While this new debate takes shape, model projections indicate that floods and forest fires will continue to increase in size and frequency. So even as we work to reduce carbon emissions, we also must take actions on the ground to reduce the impacts of climate change. Scientists with The Nature Conservancy are already working with community leaders, farmers, ranchers, fishermen and timber companies to develop natural solutions to reduce climate impacts.
On the eastern slopes of the Cascades, new forest-health collaborations of local, state, federal and tribal landowners know that fires do not recognize property boundaries. These collaborations are using science to support state and federal initiatives to fund treatment of the most at-risk forests. In addition, the state Department of Natural Resources has requested $20 million for forest treatments in this capital budget and is seeking a total of $100 million over the next five years. These treatments, including controlled burning and forest thinning, would reduce the risk to life and property from wildfires and make forests healthier and more resilient. Such efforts must be a high priority for the Legislature this year if it is to help safeguard Washington’s forests and the people who depend on them.
Meanwhile, up and down the Interstate 5 corridor, warmer, earlier spring rains are pushing rivers over their banks and into homes, businesses and transportation centers. In response, The Nature Conservancy, the Puget Sound Partnership, the state Department of Ecology and other partners have created a new approach to flood-risk reduction called Floodplains by Design. This funding for the competitive grant program is currently under consideration by the Legislature as a way to use a combination of nature-based and engineered solutions to reduce flooding and to protect fish habitat and recreational opportunities.
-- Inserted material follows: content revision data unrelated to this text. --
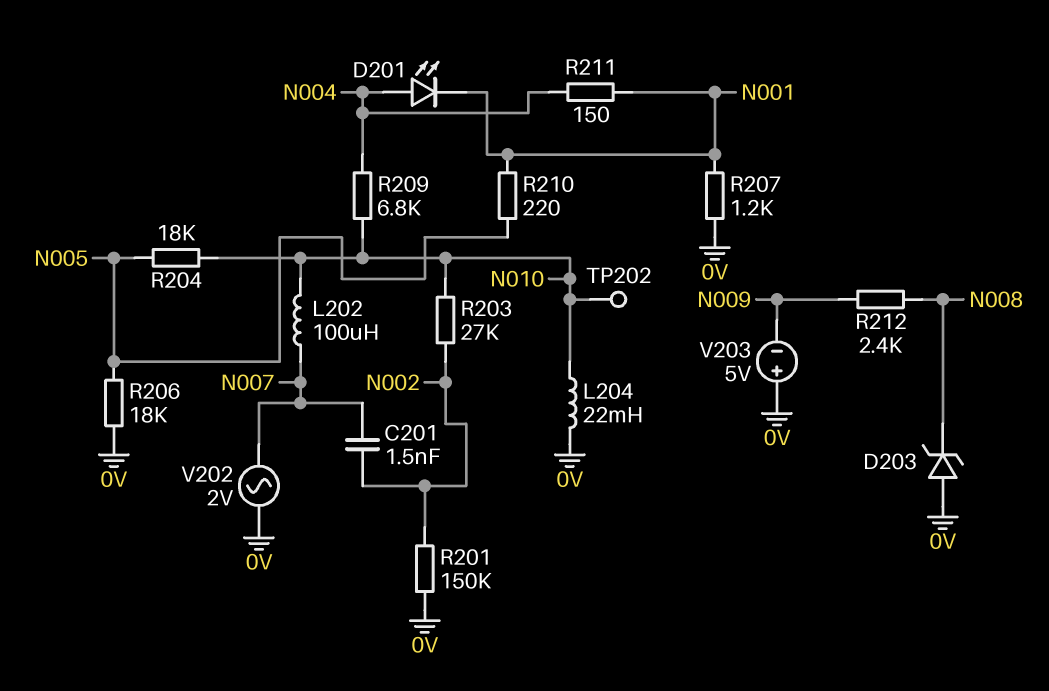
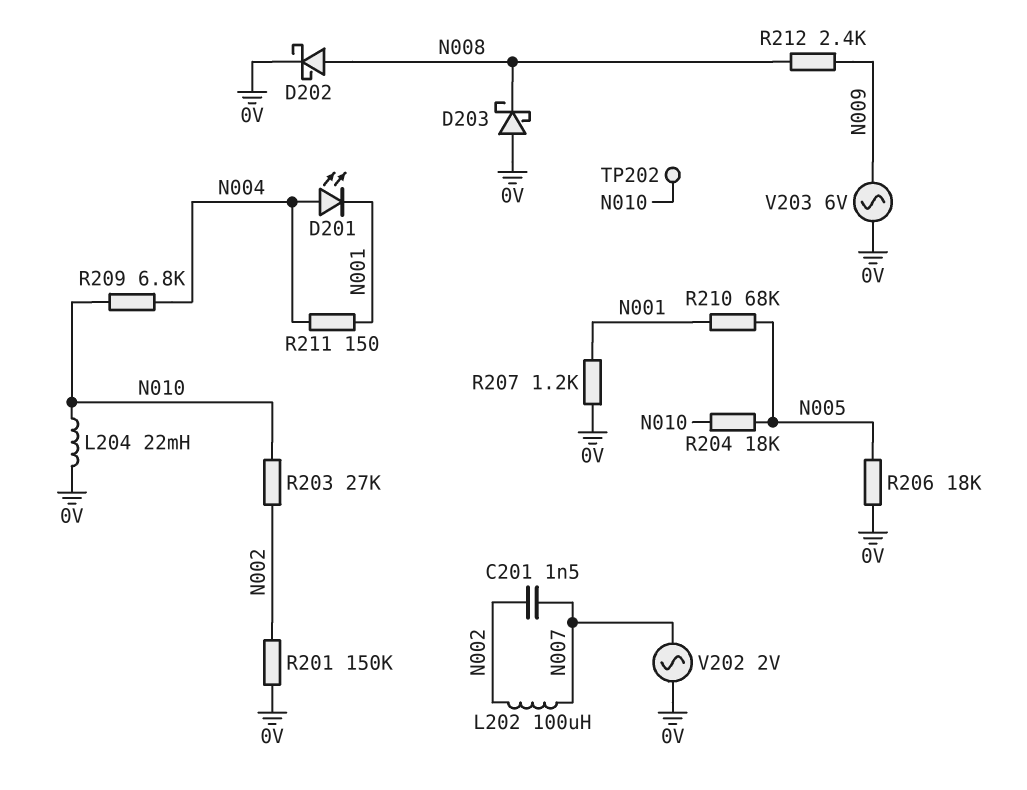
D202: none -> schottky (A N008, K 0V)
D203: zener (A 0V, K N008) -> schottky (A 0V, K N008)
L202: 100uH (N007, N010) -> 100uH (N002, N007)
R210: 220 (N001, N005) -> 68k (N001, N005)
V203: 5V (plus 0V, minus N009) -> AC 6V (0V, N009)

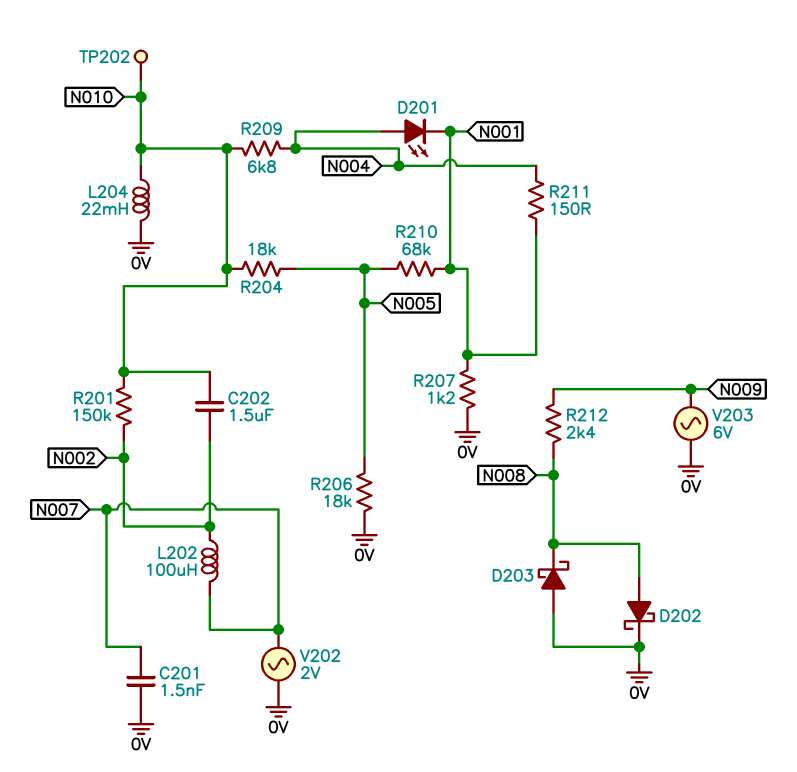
C201: 1.5nF (N002, N007) -> 1.5nF (0V, N007)
C202: none -> 1.5uF (N002, N010)
R201: 150k (0V, N002) -> 150k (N002, N010)
R203: 27k (N002, N010) -> none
The best available science tells us that flooding and fires will only intensify as carbon emissions rise. Although forest management and flood-plain restoration can reduce climate impacts, there are limits to our ability to adapt to a changing climate without meaningful reductions in greenhouse-gas emissions. Like these adaptation actions, efforts to reduce emissions don’t have to be such a bitter pill to swallow — rather they can significantly benefit Washingtonians. Wind and solar energy, improved public transportation, walkable and bike-able neighborhoods, and reforestation all have the potential to reduce carbon emissions and improve health and the quality of life.
Ending the debate about the reality of climate change and its causes is the first step. Now we must focus on the real debate: How will we respond, adapt and pay for what must be done? We must tackle flooding, catastrophic fires due to unhealthy forests, runoff contributing to acid-stressed shellfish beds and reduce greenhouse-gas concentrations. There are real debates to be had and there are real solutions that would build a stronger, healthier and more vibrant Washington.